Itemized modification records

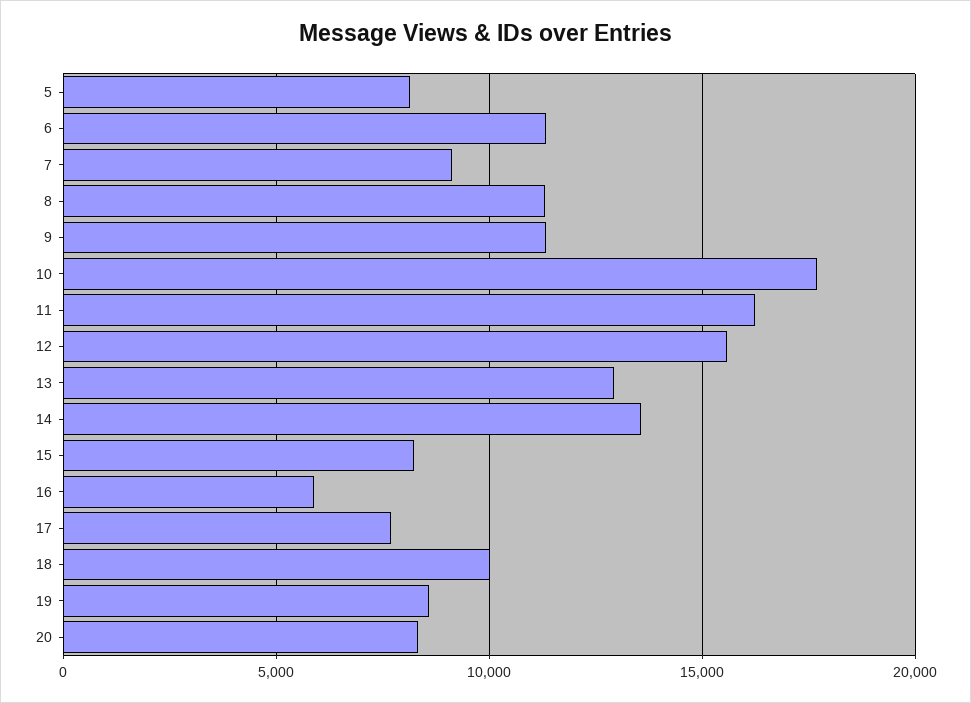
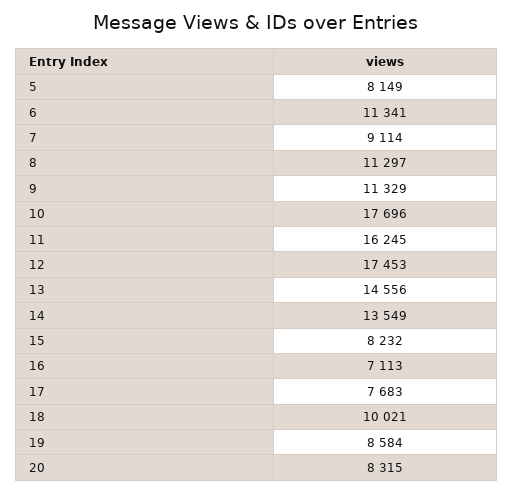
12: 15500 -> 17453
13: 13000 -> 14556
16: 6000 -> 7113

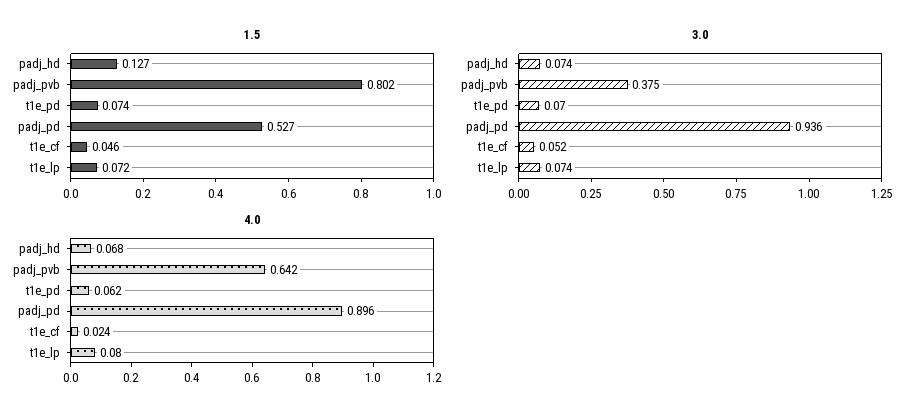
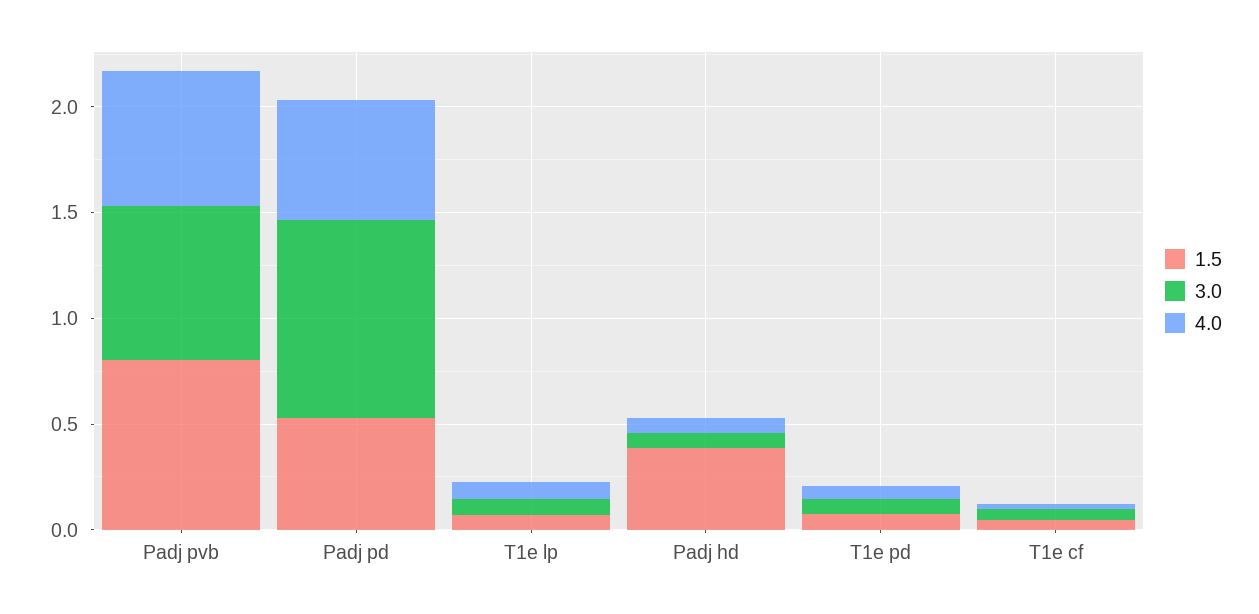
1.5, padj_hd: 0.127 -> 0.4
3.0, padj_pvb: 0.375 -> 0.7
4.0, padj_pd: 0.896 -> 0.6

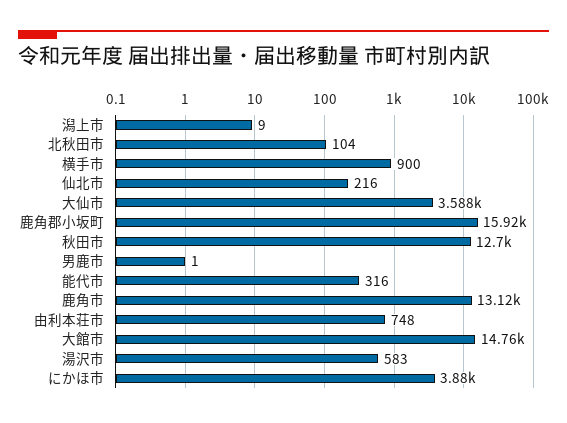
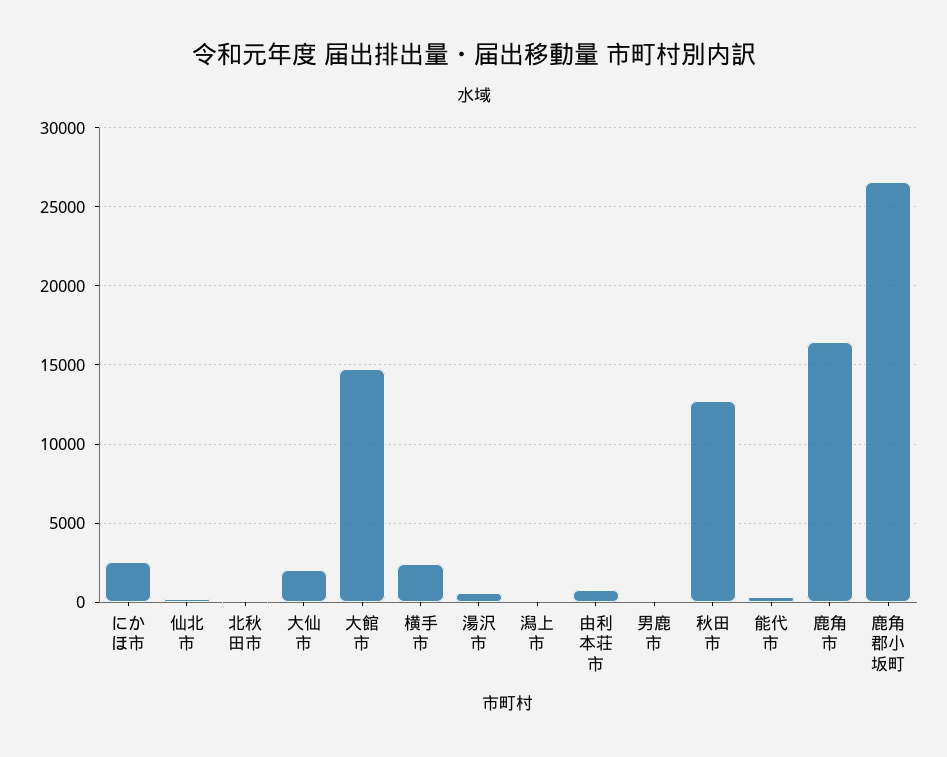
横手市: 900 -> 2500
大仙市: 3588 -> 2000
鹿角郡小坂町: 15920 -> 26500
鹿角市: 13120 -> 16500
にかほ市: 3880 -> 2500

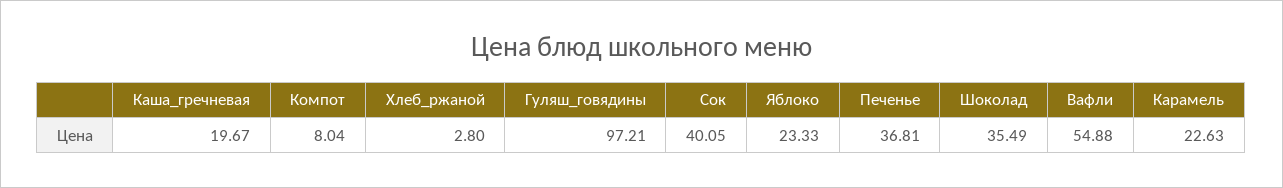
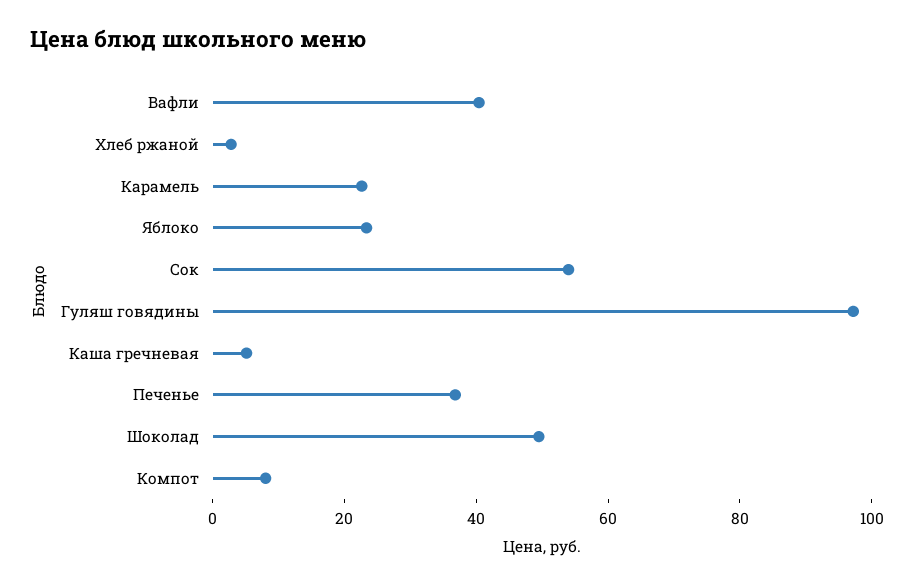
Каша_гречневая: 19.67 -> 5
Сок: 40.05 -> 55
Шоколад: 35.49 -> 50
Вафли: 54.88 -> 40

**What is being asked:**
Starting at the line that contains "1.5, padj_hd: 0.127 -> 0.4", please write out each line through the last line of the data, both ends included, and keep pictures out of the copy.

**Answer box:**
1.5, padj_hd: 0.127 -> 0.4
3.0, padj_pvb: 0.375 -> 0.7
4.0, padj_pd: 0.896 -> 0.6

横手市: 900 -> 2500
大仙市: 3588 -> 2000
鹿角郡小坂町: 15920 -> 26500
鹿角市: 13120 -> 16500
にかほ市: 3880 -> 2500

Каша_гречневая: 19.67 -> 5
Сок: 40.05 -> 55
Шоколад: 35.49 -> 50
Вафли: 54.88 -> 40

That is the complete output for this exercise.